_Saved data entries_
= = = = =
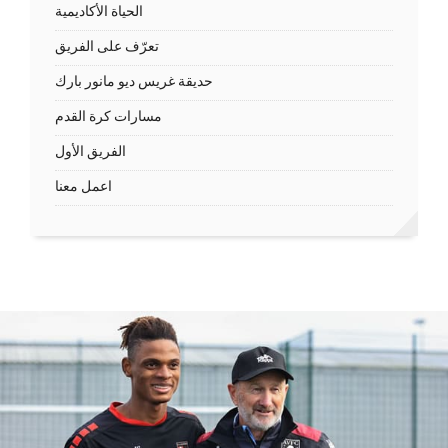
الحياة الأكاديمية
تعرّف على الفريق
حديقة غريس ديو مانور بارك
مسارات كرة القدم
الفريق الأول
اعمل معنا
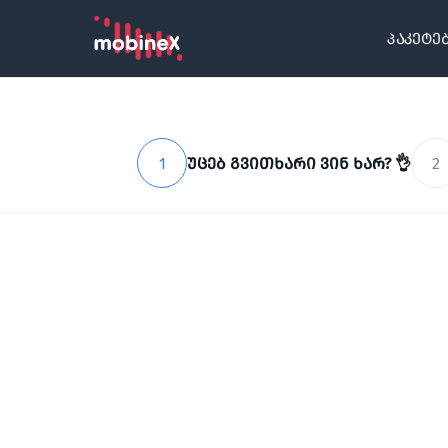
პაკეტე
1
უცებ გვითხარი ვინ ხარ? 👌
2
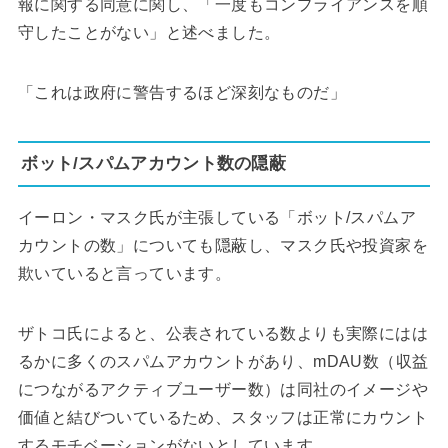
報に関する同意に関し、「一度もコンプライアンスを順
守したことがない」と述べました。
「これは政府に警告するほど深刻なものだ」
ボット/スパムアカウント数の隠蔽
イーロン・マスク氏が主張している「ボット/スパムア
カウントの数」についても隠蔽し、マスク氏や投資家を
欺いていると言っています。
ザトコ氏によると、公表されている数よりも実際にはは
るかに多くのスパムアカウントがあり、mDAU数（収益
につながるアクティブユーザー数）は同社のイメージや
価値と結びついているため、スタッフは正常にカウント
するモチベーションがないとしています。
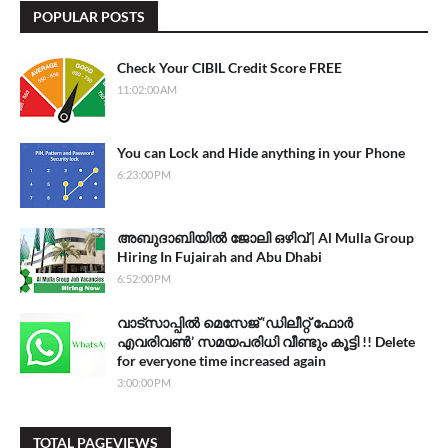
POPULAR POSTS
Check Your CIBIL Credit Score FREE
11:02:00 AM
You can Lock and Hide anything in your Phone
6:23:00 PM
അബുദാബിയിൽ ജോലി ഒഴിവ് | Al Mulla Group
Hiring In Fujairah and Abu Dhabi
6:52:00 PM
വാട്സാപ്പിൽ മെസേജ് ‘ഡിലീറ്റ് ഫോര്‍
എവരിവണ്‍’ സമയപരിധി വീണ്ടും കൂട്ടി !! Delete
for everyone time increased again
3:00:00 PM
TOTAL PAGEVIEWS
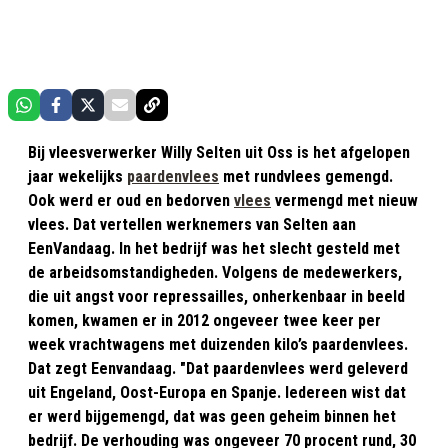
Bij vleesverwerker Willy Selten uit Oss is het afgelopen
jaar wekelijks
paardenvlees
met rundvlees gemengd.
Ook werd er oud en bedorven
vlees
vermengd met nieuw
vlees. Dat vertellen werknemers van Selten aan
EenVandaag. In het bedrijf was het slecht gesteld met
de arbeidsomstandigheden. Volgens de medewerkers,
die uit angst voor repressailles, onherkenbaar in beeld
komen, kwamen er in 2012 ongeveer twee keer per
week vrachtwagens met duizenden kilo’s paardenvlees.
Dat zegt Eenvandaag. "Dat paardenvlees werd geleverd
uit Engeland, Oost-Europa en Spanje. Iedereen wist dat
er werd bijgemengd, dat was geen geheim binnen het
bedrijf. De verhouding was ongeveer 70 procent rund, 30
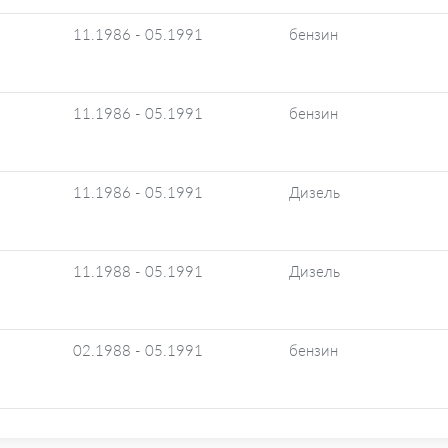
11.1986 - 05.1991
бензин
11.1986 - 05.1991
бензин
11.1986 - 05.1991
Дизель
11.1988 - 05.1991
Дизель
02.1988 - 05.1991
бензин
= = = = =
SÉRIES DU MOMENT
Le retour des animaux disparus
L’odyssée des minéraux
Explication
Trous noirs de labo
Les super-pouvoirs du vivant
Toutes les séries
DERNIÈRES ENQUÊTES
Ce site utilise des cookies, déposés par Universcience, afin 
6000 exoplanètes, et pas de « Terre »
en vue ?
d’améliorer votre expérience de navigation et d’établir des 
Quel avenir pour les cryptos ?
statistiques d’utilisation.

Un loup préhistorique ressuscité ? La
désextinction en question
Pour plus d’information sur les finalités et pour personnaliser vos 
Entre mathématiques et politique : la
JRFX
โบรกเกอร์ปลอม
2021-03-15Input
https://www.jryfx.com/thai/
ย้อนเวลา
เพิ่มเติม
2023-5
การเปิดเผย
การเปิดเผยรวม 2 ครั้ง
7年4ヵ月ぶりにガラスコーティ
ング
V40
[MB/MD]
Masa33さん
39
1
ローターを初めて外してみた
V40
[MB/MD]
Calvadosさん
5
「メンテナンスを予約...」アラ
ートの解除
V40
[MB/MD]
= = = = =
_WORK INSTRUCTION_
Pick out each line of the material that contains the word "ongeveer".

_ANSWER TO THE EXERCISE_
komen, kwamen er in 2012 ongeveer twee keer per
bedrijf. De verhouding was ongeveer 70 procent rund, 30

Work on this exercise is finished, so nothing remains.